Wenn sich die Vertreter der Kriegführenden am Montag in Genf zur zweiten Runde ihrer "Friedensgespräche" treffen, wird es auch wieder um Homs und um andere umkämpfte Städte wie Aleppo gehen. Die UN und die anderen Vermittler werden wieder versuchen, sowohl Assad als auch die Rebellen auf humanitäre Waffenruhen zu verpflichten, über deren Dauer sich keiner Illusionen macht.

Wichtig ist es trotzdem: Einige Menschen mehr werden überleben, und die Kämpfenden werden in eine Pflicht genommen, der sie sich zunächst nicht entziehen können. Mit Druck von außen kann selbst im Krieg ein Minimum an Menschlichkeit erhalten, ein Mindestmaß an Vertrauen erreicht werden.

Spielfeld fremder Mächte

Dem Frieden in Syrien kommt man mit diesem Mindestvertrauen allerdings kaum näher. Syriens Bürgerkrieg ist das Spielfeld anderer Mächte: Amerikaner, Russen, Iraner, Türken, Araber. Moskau und Teheran stehen geschlossen hinter Assad, die Unterstützerfront der Rebellen hingegen hat Lücken.

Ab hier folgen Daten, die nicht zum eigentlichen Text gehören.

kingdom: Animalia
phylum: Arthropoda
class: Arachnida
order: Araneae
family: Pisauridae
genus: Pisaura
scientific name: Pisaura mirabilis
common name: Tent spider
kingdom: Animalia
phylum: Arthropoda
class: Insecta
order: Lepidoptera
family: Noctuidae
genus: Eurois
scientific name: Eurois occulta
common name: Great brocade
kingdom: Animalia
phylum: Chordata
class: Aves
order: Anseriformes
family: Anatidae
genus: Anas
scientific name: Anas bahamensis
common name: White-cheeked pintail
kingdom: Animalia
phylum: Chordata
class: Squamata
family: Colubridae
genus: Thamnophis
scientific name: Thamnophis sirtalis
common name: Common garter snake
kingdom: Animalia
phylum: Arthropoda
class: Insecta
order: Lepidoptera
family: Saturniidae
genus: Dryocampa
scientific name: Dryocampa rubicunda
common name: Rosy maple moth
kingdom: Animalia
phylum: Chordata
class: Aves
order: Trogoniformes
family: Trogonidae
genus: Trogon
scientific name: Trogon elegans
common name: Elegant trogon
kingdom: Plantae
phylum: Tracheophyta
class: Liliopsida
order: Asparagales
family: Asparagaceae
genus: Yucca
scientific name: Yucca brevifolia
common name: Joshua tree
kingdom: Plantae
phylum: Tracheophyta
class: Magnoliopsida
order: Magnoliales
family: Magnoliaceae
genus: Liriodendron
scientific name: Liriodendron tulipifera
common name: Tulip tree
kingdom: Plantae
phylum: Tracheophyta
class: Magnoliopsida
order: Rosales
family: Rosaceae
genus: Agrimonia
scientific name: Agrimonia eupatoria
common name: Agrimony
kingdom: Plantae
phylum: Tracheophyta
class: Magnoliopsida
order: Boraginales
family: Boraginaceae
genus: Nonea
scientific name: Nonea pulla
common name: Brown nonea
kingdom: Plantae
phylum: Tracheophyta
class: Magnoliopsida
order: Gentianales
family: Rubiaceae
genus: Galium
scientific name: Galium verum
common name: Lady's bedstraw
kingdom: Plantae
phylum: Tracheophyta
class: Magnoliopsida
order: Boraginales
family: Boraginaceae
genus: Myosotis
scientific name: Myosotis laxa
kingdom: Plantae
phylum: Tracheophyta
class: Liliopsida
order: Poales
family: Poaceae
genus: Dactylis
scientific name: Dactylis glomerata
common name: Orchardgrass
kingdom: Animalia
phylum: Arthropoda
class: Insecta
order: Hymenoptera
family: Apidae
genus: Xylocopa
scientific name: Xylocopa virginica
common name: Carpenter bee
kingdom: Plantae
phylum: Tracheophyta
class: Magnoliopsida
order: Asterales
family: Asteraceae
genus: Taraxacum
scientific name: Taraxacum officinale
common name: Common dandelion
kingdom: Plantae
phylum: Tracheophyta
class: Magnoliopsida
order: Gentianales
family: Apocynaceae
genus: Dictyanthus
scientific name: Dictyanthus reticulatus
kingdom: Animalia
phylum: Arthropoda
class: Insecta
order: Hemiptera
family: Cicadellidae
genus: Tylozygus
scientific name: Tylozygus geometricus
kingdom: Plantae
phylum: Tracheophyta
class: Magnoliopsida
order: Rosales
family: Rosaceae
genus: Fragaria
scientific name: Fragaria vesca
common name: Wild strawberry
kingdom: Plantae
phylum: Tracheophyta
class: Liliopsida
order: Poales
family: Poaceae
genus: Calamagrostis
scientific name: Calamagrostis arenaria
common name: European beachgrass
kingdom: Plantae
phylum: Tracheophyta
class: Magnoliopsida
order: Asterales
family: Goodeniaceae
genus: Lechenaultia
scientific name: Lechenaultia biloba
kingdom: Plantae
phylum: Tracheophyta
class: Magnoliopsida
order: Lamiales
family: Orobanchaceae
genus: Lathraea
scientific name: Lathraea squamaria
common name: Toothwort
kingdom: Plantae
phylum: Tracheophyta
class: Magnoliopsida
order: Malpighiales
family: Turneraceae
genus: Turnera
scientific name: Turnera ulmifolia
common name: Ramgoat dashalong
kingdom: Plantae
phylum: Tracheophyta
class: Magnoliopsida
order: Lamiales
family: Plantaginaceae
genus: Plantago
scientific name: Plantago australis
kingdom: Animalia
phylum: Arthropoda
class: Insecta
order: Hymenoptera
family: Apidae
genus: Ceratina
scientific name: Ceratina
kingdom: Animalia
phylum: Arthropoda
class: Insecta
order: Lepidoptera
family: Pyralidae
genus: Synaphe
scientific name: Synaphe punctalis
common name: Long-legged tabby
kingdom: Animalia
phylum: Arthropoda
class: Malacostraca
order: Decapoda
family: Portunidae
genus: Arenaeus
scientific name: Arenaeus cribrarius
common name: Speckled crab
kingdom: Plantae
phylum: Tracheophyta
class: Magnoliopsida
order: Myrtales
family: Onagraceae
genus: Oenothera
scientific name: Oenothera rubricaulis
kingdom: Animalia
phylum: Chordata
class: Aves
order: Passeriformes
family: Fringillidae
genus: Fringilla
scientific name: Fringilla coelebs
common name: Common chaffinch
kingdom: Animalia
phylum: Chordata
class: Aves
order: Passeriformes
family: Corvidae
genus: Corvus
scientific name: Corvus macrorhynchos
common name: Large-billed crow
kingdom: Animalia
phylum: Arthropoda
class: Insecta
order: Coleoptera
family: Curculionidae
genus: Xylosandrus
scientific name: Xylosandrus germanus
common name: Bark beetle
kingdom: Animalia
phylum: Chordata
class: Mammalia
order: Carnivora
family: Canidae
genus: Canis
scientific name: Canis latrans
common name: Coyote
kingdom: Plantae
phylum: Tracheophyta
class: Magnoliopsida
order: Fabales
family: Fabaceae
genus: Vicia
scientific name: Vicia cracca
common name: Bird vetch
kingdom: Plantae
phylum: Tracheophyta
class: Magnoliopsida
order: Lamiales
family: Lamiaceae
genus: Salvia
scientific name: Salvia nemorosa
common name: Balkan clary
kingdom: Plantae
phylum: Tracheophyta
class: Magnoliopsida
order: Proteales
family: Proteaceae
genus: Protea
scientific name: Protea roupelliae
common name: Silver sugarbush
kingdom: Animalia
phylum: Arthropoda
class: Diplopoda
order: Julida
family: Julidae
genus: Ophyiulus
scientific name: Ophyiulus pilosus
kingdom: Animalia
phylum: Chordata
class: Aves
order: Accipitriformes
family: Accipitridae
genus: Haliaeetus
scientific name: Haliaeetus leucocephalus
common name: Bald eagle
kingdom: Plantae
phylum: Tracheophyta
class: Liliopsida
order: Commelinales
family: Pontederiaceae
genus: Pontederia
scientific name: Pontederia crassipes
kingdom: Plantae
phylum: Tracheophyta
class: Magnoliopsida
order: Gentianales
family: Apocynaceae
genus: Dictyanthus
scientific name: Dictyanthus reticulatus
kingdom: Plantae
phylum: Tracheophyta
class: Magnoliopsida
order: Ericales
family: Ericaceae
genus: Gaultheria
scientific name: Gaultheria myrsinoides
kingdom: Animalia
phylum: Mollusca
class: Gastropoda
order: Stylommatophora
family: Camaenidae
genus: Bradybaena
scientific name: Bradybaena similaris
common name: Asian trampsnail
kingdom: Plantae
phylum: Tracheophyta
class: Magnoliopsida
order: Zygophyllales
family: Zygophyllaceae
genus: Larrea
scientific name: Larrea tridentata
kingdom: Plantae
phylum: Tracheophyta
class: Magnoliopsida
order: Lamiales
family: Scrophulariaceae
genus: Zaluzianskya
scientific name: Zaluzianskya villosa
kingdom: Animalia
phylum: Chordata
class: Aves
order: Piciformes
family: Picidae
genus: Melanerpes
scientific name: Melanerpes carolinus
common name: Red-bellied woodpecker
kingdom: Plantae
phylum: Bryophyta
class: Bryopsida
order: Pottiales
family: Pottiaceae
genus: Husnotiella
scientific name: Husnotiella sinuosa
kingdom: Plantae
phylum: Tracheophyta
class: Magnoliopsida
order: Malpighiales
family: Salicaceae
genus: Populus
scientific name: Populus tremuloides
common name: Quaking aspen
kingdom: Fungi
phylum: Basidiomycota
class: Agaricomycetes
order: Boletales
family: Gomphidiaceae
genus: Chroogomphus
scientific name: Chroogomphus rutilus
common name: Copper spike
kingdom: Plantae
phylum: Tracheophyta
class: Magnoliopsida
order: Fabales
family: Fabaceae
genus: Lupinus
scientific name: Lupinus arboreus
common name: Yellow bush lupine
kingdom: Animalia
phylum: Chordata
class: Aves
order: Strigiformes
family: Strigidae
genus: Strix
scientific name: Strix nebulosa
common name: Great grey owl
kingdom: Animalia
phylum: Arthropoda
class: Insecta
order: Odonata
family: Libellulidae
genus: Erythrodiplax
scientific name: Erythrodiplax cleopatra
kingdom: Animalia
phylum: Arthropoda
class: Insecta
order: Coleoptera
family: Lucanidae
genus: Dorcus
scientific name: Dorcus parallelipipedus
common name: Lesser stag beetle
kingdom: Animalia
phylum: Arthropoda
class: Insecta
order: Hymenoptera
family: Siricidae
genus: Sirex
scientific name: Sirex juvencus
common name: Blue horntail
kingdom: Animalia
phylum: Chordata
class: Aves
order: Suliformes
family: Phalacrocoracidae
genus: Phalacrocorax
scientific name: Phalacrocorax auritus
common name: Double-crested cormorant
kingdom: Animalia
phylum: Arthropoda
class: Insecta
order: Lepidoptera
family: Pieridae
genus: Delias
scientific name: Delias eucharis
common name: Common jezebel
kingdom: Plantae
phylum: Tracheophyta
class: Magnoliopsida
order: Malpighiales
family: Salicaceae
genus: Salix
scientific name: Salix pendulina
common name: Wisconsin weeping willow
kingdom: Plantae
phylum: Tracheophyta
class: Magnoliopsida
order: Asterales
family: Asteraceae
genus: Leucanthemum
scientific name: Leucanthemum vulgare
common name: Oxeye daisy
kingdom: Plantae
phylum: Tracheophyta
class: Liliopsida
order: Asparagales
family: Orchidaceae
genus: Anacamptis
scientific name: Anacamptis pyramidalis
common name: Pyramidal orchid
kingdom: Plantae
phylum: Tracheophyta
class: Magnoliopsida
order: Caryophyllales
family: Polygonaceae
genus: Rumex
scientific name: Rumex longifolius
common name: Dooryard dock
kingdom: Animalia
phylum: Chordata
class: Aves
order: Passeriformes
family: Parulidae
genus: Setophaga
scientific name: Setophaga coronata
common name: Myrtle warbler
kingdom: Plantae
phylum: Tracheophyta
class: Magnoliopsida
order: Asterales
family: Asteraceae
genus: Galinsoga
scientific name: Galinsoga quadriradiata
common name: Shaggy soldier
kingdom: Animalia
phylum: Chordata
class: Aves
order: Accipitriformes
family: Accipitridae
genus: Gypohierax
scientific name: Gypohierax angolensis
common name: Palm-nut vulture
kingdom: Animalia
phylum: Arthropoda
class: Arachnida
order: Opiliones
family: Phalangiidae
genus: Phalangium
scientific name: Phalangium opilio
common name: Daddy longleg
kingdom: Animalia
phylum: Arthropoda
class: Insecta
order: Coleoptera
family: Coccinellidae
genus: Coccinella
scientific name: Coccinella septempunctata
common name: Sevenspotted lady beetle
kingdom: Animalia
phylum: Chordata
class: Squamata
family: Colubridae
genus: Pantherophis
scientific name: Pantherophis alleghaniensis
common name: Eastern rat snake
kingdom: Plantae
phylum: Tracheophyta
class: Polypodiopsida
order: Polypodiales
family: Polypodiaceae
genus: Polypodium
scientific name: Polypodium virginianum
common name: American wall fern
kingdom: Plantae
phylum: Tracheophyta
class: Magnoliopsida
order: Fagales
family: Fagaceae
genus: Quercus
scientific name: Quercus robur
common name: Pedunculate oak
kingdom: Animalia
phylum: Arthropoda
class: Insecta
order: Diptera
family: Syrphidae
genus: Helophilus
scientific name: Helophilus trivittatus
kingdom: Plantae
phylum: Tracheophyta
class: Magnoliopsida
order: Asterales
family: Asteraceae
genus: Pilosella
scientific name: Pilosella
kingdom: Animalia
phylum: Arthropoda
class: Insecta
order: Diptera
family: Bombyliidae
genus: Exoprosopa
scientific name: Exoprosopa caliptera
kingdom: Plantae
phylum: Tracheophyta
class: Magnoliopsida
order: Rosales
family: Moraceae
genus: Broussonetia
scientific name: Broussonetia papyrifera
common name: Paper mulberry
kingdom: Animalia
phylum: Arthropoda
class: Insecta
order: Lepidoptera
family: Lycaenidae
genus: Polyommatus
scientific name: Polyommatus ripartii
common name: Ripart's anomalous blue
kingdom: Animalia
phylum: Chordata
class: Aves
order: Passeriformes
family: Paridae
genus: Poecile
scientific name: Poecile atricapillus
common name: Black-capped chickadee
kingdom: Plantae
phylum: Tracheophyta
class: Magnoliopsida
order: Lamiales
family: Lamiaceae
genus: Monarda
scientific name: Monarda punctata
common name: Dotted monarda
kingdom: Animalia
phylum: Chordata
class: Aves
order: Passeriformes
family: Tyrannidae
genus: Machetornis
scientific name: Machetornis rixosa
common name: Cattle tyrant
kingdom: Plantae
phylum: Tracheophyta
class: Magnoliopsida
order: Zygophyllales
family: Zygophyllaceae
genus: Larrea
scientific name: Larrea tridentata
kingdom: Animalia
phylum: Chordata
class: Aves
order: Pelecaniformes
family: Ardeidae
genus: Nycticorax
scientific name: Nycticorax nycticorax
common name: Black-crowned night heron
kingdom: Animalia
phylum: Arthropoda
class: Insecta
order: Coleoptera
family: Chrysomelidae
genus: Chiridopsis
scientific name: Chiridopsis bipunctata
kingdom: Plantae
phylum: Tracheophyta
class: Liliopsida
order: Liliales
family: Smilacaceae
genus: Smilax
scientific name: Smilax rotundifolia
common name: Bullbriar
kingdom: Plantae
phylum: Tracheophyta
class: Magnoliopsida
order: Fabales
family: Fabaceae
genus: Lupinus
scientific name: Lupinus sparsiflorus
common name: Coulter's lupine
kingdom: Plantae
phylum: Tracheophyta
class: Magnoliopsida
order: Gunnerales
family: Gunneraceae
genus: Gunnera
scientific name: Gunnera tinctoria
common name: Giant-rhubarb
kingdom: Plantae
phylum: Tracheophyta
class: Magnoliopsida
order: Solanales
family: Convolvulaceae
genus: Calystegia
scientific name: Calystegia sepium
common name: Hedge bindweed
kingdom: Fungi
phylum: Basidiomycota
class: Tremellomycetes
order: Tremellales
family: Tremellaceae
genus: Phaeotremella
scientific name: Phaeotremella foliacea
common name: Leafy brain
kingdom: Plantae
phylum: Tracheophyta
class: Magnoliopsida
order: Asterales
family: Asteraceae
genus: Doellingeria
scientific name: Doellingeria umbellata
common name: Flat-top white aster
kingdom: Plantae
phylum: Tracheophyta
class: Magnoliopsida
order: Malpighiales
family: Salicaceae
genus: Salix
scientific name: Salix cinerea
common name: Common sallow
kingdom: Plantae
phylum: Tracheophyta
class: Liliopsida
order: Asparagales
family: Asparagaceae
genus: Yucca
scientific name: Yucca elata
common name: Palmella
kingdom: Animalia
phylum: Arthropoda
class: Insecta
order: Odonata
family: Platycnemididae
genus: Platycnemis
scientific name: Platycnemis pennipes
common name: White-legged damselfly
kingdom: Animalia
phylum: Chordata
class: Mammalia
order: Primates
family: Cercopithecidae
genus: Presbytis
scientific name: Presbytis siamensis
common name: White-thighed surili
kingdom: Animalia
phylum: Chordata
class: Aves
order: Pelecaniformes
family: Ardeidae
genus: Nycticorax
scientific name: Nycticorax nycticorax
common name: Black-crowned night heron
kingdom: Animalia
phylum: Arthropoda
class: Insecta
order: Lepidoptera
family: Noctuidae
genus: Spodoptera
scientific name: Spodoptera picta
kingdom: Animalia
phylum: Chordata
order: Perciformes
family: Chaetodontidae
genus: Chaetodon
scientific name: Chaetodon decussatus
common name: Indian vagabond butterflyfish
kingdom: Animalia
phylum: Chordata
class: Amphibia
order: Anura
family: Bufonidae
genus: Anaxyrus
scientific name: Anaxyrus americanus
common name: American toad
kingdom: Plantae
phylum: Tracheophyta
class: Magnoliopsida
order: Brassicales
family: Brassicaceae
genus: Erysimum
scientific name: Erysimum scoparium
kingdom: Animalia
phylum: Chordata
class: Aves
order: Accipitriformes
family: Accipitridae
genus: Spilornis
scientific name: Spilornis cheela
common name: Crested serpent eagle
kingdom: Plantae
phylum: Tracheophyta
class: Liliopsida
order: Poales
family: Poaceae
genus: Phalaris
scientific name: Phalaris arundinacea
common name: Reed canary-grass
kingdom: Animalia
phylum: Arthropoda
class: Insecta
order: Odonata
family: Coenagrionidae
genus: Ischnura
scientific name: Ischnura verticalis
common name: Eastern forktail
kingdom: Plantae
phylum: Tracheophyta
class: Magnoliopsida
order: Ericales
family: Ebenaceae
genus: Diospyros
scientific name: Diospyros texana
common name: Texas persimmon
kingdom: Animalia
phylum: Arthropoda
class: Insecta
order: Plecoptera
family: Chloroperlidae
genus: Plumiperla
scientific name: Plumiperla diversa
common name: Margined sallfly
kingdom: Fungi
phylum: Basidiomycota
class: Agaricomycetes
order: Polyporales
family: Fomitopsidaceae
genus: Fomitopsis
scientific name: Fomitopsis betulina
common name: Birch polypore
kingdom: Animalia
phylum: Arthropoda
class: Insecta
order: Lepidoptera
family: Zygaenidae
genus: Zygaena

Die westlichen Parteigänger der Aufständischen wollen Assad loswerden, fürchten aber die Al-Qaida-Islamisten in den Reihen der Opposition.

Staaten wie Saudi-Arabien dagegen zeigen selbst gegenüber den radikalsten unter den Korankriegern kaum Berührungsängste; sie setzen auf das eine Übel im Kampf gegen das andere. Die Türken haben keine klar erkennbare Syrien-Politik mehr. Zusammengenommen schwächt das die Anti-Assad-Opposition.

Wer in Genf die Fäden zugunsten der Aufständischen ziehen will, sollte vorher genau wissen, was er will. Sonst bleibt ihm im Ringen zwischen dem Präsidenten und den Aufständischen nichts außer dem Beharren auf kurze Phasen der Menschlichkeit. Sind die zu Ende, geht der Bürgerkrieg gnadenlos weiter.